Retrospective evaluation
For the 48 exams analyzed (8 patients, 6 serial exams per patient), 26 out of the total 37 stable cases were correctly identified as such by the model upon correct choice of baseline, for a specificity of 0.70. For the progression cases, 8 out of 11 cases were correctly identified, for a sensitivity of 0.72 (Fig. 2C-D).
Model performance
The automated volumetrics measurement showed variance between 2-18% which, for all these cases, is below the 9 mL variability observed in manual diameter calculation15. For all but one patient, AI progression assessment discrepancies with gold standard were due to imaging acquisitions differing significantly from those used during model training (GE 3D Cube). For the remaining case, a small increase in tumor volume from 1.7 mL to 2.7 mL was likely below the threshold for human reader detection4,15 and only later marked as progressive.
System Usability
All prospective results were available for the radiologist within 10 minutes of DICOM transmission (90th percentile: 4 minutes and 40 seconds). 72 out of 73 cases were processed correctly (success rate: 99%). Two radiologists reported that the results and presentation were interpretable and would provide valuable decision support for routine use if data selection could be automated.
Discussion and Conclusions
This work presents the first steps toward clinical deployment of an AI-based solution for real-time detection of glioma progression.
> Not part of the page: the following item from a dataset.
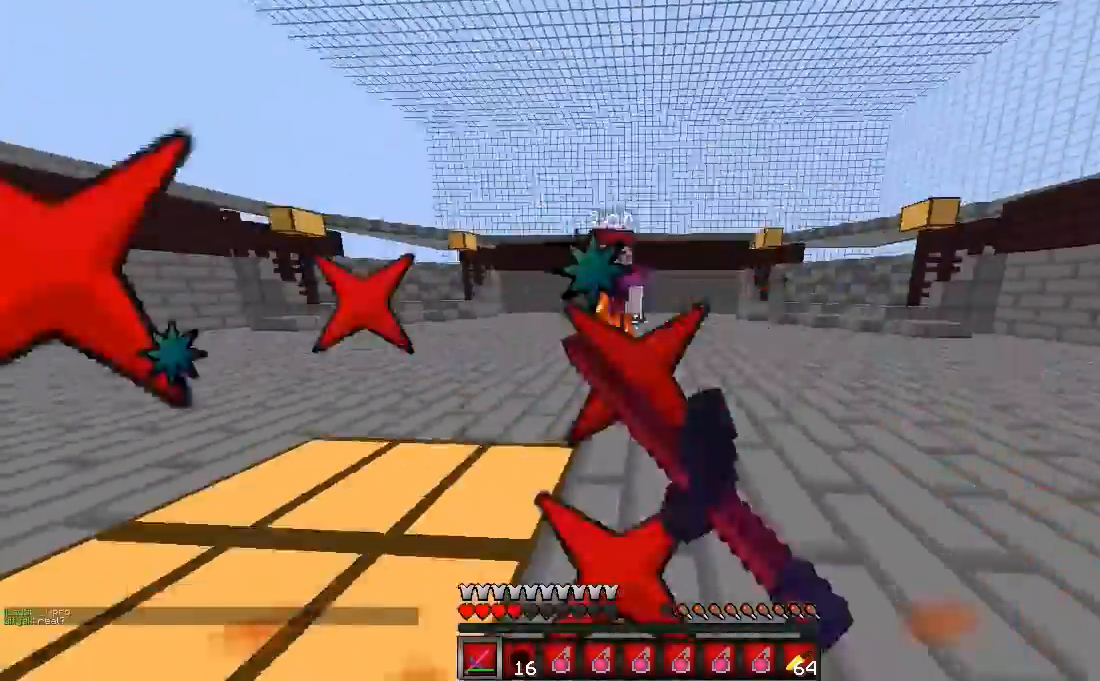
{"keys": ["w"], "mouse": [], "events": [[67, "mouse_left", "up"], [100, "d", "up"], [233, "mouse_right", "down"], [300, "mouse_right", "up"]]}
Combining prospective and retrospective cases, a final sensitivity of 0.72 and specificity of 0.75 was achieved. 90% of the successfully processed cases were available in under 5 minutes and only one case in 73 failed to be processed. Results were presented via an easy-to-use, interactive, and explainable environment. Radiologists could manually choose baseline cases, adjust threshold for progression, visually inspect segmentations associated with the exam, and graphically check how volume varied over time.
Discrepancies between model and ground truth were mostly due to imaging acquisitions differing from those used during model training (Fig. 3). This should be mitigated through additional training iterations on a more representative clinical cohort, with varied acquisition parameters. Additionally, if inadequate data does arrive at the AI model, the output should explicitly note that the model confidence is low as opposed to simply giving the wrong answer.
A potential solution for both issues would involve a “human in the loop” scenario, where images would be first sent to a dedicated QC team responsible for checking (input / output) data quality prior to notifying the doctor about the results. This would yield a database of common ‘real-life’ failures that future models could be trained on. Additionally, QC team triage would mitigate the risk of unintended clinical consequences7 and increase trust from clinicians and patients.
The aforementioned performance nevertheless highlights the benefit of the automated method to reduce variability in FLAIR lesion measurement and hence increase accuracy in disease progression detection. To maximize applicability at all treatment timepoints, the ability to change the baseline provides a needed function particularly in the context of changing therapies or clinical trials.
Data Availability
Data that support the findings of this study are available from the corresponding author upon reasonable request.